Run 7: This is very similar to the previous case, except both B and C are waiting on the same condition variable. However, we still don't know in what order they reacquire the mutex.
```
UNIX> sh q5-ss.sh SPAA XP XP
A B C 
A C B 
UNIX> 
```
The answer is: g, j
Run 8: Suppose thread A executes first -- it waits on the lock. Thread B prints and wakes up thread A: "B A". Suppose instead that thread B executes first -- it prints, then it signals cv1, but thread A is not there -- the signal does nothing. Thread A then runs and waits forever. "B". Unfortunately this causes our thread system to hang, but if you run it a few times, you should get both outputs. I did:
```
UNIX> q5 XP AP
B A 
UNIX> q5 XP AP
B 
```
The answer is: m, n
Question 5A: There are many ways to do this. Let me show you three:
#1: Three threads -- A and B simply block on cv1 and cv2 respectively, and C wakes each up at the appropriate time:
```
UNIX> a.out PXPXP YPYPYP SBSASBSASB
A B A B A B 
UNIX> 
```
You'll note that the following won't work, because some of the time, thread three will signal A before it blocks:
```
UNIX> a.out XPXPXP YPYPYP ASBSASBSASB
A B A B A B
UNIX> a.out XPXPXP YPYPYP ASBSASBSASB
B A B A B
UNIX> 
```
#2: Two threads -- A does all the sleeping, and at the end of each second, it either prints or wakes up B. B simply prints and blocks.
```
UNIX> a.out PSASPSASPSA XPXPXP
A B A B A B 
UNIX> 
```
#3: Two threads -- A will block on cv1 and B will block on cv2, and they alternate waking each other up.
```
UNIX> q5 PXSPBXSPB SPAYSPAYSP
A B A B A B 
UNIX> 
```
Grading
2.5 points for each run. I gave some partial credit. Q5A was worth 6 points. For Q5A, I ran a program that printed a dash at every half second and quit after 10 seconds.
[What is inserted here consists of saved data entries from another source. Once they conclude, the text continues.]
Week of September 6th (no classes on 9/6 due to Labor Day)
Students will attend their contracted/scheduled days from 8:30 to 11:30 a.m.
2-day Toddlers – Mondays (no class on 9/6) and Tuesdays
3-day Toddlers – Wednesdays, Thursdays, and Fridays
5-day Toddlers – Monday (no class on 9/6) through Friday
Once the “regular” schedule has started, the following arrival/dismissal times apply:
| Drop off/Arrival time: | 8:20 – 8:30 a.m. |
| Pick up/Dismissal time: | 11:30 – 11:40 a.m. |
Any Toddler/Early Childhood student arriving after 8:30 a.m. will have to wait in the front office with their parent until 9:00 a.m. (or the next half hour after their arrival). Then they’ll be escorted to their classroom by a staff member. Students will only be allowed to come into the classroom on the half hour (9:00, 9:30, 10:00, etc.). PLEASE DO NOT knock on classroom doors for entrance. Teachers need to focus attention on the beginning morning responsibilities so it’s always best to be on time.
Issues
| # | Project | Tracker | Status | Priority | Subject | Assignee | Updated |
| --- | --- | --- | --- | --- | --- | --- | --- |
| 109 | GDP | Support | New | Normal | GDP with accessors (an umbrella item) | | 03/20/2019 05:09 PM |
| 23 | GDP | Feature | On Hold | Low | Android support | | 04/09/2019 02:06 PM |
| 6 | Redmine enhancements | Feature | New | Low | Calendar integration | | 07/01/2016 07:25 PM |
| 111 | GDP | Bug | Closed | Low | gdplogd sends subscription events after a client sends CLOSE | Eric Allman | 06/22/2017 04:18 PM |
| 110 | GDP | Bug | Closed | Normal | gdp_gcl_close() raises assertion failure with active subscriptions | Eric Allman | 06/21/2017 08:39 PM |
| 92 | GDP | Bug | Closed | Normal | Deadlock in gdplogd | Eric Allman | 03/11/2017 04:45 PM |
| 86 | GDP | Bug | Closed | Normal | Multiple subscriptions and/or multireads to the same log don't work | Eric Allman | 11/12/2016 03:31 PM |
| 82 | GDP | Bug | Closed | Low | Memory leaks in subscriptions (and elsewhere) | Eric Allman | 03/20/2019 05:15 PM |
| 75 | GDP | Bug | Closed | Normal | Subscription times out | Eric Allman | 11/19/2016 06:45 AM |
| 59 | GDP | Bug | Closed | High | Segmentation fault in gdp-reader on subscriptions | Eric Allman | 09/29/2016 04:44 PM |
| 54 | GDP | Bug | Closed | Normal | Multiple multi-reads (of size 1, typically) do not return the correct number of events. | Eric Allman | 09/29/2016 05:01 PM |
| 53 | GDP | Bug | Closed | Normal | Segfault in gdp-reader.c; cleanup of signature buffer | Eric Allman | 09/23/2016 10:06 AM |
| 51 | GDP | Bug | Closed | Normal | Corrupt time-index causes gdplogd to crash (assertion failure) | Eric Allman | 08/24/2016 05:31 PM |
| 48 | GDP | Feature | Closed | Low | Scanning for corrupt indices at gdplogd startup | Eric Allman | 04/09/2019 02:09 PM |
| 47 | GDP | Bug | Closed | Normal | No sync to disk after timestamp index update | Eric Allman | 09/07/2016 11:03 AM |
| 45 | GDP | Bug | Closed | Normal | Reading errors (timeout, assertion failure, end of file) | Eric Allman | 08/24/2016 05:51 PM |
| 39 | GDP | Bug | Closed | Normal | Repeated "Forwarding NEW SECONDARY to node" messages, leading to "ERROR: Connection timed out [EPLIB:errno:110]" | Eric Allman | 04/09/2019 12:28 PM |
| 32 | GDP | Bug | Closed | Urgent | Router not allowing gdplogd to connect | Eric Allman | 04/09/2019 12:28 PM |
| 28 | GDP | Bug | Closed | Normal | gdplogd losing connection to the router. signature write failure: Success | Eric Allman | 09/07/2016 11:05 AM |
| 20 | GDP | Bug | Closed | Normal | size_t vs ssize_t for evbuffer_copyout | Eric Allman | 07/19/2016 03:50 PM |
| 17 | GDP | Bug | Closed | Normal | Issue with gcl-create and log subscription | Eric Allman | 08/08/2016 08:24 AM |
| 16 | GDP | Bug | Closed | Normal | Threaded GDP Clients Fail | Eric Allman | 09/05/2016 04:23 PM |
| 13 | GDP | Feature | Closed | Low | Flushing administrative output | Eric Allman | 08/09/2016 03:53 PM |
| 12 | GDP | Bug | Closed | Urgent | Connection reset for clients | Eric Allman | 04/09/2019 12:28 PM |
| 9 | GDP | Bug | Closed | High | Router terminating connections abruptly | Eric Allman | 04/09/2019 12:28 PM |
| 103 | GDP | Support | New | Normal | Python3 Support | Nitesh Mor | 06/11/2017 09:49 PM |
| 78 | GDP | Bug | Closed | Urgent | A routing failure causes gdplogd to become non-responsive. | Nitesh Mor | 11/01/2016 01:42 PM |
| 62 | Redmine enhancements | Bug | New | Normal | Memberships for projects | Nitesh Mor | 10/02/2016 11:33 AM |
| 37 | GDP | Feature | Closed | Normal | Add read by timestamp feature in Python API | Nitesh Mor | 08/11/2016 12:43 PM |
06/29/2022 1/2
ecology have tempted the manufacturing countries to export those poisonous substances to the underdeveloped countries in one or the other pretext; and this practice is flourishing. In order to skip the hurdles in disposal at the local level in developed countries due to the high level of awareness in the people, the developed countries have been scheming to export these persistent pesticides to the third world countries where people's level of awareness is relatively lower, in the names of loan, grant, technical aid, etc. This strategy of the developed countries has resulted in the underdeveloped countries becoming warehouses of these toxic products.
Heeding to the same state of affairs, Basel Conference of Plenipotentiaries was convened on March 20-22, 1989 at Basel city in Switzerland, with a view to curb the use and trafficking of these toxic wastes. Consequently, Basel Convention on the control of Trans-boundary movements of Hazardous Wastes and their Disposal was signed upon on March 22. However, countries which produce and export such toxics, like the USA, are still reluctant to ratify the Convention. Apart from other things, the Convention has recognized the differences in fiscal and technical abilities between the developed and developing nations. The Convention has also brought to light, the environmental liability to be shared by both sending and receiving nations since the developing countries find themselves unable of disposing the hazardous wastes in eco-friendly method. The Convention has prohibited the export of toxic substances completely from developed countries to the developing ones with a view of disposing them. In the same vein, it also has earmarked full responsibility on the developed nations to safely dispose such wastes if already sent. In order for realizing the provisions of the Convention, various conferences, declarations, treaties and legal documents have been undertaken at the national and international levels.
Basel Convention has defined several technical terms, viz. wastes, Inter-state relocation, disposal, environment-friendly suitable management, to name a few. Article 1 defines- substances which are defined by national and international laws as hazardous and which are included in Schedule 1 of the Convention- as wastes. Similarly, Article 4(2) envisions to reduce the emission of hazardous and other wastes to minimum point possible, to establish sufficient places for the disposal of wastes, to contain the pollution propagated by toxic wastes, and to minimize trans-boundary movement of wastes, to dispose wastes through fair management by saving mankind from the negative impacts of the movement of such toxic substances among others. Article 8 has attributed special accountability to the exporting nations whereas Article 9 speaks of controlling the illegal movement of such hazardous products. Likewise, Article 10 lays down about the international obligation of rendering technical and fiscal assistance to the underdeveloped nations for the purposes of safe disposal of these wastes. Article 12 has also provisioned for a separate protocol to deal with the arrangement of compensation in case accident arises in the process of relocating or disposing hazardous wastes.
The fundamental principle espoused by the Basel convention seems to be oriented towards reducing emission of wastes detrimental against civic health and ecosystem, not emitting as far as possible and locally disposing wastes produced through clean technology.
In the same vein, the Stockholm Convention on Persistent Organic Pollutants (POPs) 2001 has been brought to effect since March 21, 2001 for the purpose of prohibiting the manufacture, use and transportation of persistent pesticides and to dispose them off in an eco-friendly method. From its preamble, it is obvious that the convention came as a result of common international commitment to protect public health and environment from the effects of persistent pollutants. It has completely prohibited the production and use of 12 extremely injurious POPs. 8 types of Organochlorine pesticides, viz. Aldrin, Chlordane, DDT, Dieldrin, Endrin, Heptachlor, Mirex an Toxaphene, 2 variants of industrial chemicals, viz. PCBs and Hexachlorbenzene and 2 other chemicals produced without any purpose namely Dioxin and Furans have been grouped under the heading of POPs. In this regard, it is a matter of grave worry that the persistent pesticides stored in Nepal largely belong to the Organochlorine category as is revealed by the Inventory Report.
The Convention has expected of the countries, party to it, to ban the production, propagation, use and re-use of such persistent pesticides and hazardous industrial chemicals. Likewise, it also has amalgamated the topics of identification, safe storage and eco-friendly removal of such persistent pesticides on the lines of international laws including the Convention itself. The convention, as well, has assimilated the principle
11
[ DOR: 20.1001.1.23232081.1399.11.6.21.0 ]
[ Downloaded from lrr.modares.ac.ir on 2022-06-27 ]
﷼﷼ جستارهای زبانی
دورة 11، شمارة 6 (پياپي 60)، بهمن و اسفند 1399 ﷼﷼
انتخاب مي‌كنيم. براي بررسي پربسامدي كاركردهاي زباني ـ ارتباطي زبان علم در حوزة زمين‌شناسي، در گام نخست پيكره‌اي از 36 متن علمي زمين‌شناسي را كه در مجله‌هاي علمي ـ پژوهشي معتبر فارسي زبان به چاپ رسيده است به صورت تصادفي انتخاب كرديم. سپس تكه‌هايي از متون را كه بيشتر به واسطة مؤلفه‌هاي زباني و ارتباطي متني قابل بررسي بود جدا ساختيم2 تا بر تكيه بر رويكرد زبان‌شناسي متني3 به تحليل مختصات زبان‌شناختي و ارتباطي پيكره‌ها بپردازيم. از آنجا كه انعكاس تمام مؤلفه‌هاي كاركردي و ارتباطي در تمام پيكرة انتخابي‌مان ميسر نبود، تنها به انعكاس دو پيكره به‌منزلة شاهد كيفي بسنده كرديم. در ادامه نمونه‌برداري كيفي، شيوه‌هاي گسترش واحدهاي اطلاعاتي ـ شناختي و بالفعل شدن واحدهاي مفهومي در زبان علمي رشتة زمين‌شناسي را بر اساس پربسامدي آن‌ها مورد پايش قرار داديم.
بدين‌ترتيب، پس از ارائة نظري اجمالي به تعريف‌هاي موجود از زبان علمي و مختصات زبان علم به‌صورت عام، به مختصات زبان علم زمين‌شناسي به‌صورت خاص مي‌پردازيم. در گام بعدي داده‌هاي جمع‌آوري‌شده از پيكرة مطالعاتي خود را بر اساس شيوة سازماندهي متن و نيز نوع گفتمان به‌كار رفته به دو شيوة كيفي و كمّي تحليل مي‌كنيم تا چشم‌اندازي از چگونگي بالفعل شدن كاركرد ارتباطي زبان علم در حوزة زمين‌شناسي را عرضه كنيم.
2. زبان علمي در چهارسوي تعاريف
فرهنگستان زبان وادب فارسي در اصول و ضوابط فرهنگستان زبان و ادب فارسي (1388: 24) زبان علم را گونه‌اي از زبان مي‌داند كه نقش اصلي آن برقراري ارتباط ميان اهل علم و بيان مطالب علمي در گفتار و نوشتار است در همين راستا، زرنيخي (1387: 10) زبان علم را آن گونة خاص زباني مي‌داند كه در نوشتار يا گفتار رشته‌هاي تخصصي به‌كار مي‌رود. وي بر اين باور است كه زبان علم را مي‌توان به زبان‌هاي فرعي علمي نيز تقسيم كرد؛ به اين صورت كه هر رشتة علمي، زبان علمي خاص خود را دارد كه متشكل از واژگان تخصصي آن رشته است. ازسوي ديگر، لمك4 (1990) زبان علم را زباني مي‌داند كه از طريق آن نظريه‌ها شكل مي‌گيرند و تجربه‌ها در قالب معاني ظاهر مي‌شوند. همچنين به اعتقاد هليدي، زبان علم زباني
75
I ran this ten times, and piped the output through "sort -u". You can see this in your grade file. For example, one such line is:
Q5A: 4 - PAYSPAYSPAY-XSPBXSPBXP A----------- A-B-A-B-AB-------
This means that when I ran my grading program with the arguments "PAYSPAYSPAY XSPBXSPBXP", it had two different outputs. The first was an "A", and then nothing. The second was "A", "B", "A", "B", "AB", each separated by a second. The answer was worth four points out of six.